Gamma globulin from many donors is pooled and, in recent years, is administered intravenously or subcutaneously, giving the patient the antibodies he or she needs. However, this is a control measure, not a cure; PIDD patients may need infusions their entire lives.
In fact, about half of the patients the PIDD clinic sees are adults. "Many of these individuals would have died in childhood if it weren't for antibiotics, IVIG or other treatments for infection," said Dr. Ochs.
Seattle Children's is one of only a few hospitals in the country researching and treating patients with PIDD and is a leader in developing new diagnostic techniques to combat PIDD.
By the early 1990s, Children's researchers, such as Dr. Ochs and Dr. David Rawlings, head of Children's Immunology division and associate professor of pediatrics and immunology at the University of Washington, were making the connection between immune deficiencies and genes.
New treatment possibilities
This opened new possibilities for treatment. Recent work at Children's and elsewhere, coupled with improved methods for gene sequencing and the human genome project, has led to rapid acceleration in identification of the genetic basis of many previously unknown immune disorders.
In recent years, a team of Children's researchers led by Drs. Ochs and Rawlings have helped open new treatment possibilities, such as gene therapy.

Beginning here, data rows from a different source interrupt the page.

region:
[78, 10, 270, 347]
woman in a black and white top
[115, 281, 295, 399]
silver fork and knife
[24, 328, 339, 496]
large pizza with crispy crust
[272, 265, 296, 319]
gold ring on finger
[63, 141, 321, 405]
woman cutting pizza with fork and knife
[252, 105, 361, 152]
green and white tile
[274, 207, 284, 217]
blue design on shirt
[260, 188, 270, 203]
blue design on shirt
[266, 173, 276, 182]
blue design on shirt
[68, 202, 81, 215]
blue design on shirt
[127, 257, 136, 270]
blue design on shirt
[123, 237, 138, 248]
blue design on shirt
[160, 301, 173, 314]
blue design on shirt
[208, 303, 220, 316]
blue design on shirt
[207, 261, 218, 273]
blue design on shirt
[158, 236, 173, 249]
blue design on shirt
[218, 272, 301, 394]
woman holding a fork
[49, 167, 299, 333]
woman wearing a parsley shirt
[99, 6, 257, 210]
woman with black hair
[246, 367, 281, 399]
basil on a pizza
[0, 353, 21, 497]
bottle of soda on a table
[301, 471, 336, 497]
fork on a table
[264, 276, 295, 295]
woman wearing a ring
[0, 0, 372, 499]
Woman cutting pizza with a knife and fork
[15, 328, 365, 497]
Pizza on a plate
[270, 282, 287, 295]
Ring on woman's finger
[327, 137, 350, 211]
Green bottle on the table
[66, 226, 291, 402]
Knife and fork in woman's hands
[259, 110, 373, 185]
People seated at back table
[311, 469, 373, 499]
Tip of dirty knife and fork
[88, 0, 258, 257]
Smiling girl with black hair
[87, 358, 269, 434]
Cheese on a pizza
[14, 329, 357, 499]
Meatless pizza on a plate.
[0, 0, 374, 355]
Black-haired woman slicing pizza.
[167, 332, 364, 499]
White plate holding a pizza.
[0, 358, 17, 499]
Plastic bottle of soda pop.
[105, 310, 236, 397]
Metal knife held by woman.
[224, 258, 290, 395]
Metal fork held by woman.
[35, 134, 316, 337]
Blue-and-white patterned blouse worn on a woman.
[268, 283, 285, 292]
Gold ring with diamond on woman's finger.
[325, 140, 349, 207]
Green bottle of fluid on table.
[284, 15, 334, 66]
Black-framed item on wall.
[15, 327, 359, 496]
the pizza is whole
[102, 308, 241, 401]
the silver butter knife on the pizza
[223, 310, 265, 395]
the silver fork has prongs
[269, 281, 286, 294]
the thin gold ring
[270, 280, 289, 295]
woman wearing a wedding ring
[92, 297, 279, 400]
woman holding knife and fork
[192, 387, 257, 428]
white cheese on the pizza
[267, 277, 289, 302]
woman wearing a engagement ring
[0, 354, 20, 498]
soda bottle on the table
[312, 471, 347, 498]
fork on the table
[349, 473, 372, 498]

One important area of research focuses on removing stem cells from a patient, infecting the cells with a normal copy of the defective gene, and returning the stem cells to the patient.
"Most primary immune diseases begin in childhood, which means Children's sees a lot of these kids," said Dr. Rawlings. "As a result, we have developed an expertise no one else in the region has and we have become the referral center for children and adults with immune problems.
"We have genetic testing capabilities no one else has. We serve as an international center for prenatal and neonatal testing, and for testing of adults to identify carriers of immune deficiency disorders."
Dr. Ochs is also the primary investigator for a $12 million grant administered by the U.S. Immune Deficiency Network (USIDnet), an international consortium of 50 researchers and specialists in the field.
The consortium studies PIDD, educates young investigators about the disease and administers, reviews and provides grants. It also funds registries to track the long-term health of patients and provides an anonymous repository that makes DNA or cell lines generated from selected patients available in order to study molecular defects of these diseases.
The Immune Deficiency Foundation (IDF) and the Jeffrey Modell Foundation, two organizations founded by parents of children affected by PIDD, both support research in Dr. Ochs' laboratory in Children's Division of Immunology.
Additionally, the Jeffrey Modell Foundation recently made available matching funds for an endowment for a fellowship in primary immunodeficiency disease.